▸ **Input records**:

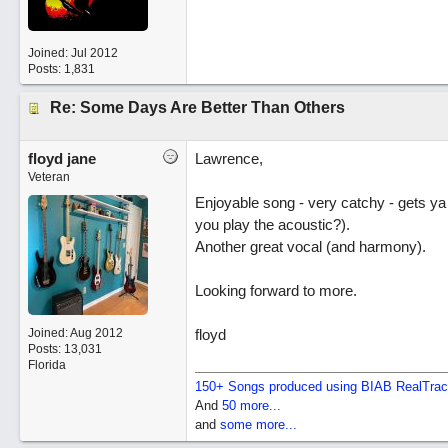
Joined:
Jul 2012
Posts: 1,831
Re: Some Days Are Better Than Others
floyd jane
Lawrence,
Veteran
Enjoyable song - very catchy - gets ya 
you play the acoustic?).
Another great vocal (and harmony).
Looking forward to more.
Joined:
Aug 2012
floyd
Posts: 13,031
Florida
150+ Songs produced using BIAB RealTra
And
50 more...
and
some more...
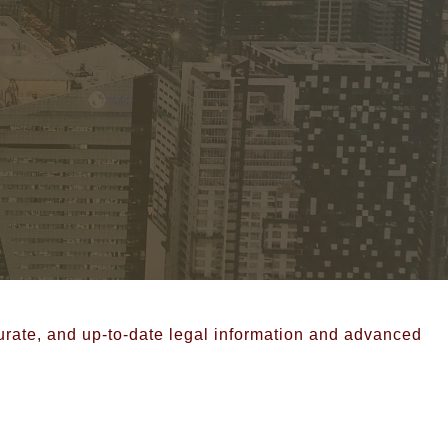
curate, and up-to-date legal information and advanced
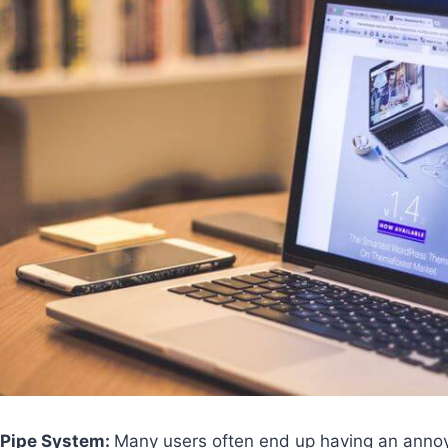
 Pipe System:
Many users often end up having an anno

==

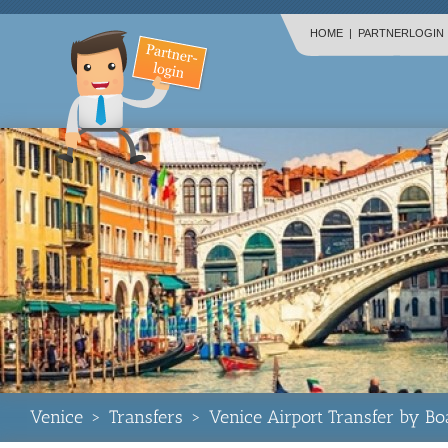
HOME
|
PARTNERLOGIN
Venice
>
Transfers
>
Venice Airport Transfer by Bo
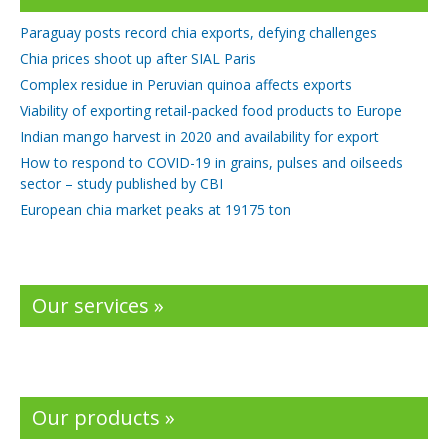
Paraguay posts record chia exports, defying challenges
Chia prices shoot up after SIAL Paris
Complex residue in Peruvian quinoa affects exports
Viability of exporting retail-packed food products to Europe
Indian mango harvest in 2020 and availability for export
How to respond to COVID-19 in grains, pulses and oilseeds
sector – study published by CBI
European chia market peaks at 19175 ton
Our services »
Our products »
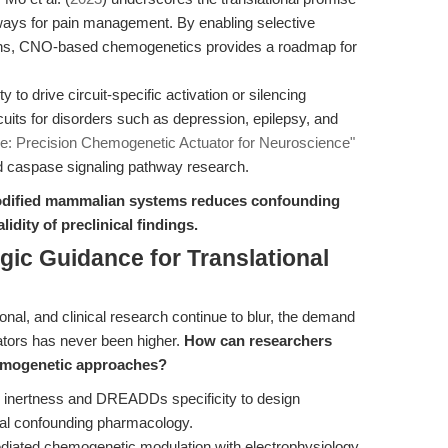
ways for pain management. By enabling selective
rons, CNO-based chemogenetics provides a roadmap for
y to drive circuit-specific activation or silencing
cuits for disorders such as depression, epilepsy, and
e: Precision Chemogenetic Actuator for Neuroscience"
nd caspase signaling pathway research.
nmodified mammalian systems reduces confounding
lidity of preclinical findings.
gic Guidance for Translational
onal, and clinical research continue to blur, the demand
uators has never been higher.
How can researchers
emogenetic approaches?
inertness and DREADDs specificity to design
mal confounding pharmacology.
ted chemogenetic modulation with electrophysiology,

▸ **Exercise details**: Reproduce the listing above only between the lines holding "some more..." and "Many users often end up having an anno", inclusive. Every line must match exactly, and pictures are dropped.

▸ **Written response**:
some more...
curate, and up-to-date legal information and advanced
 Pipe System:
Many users often end up having an anno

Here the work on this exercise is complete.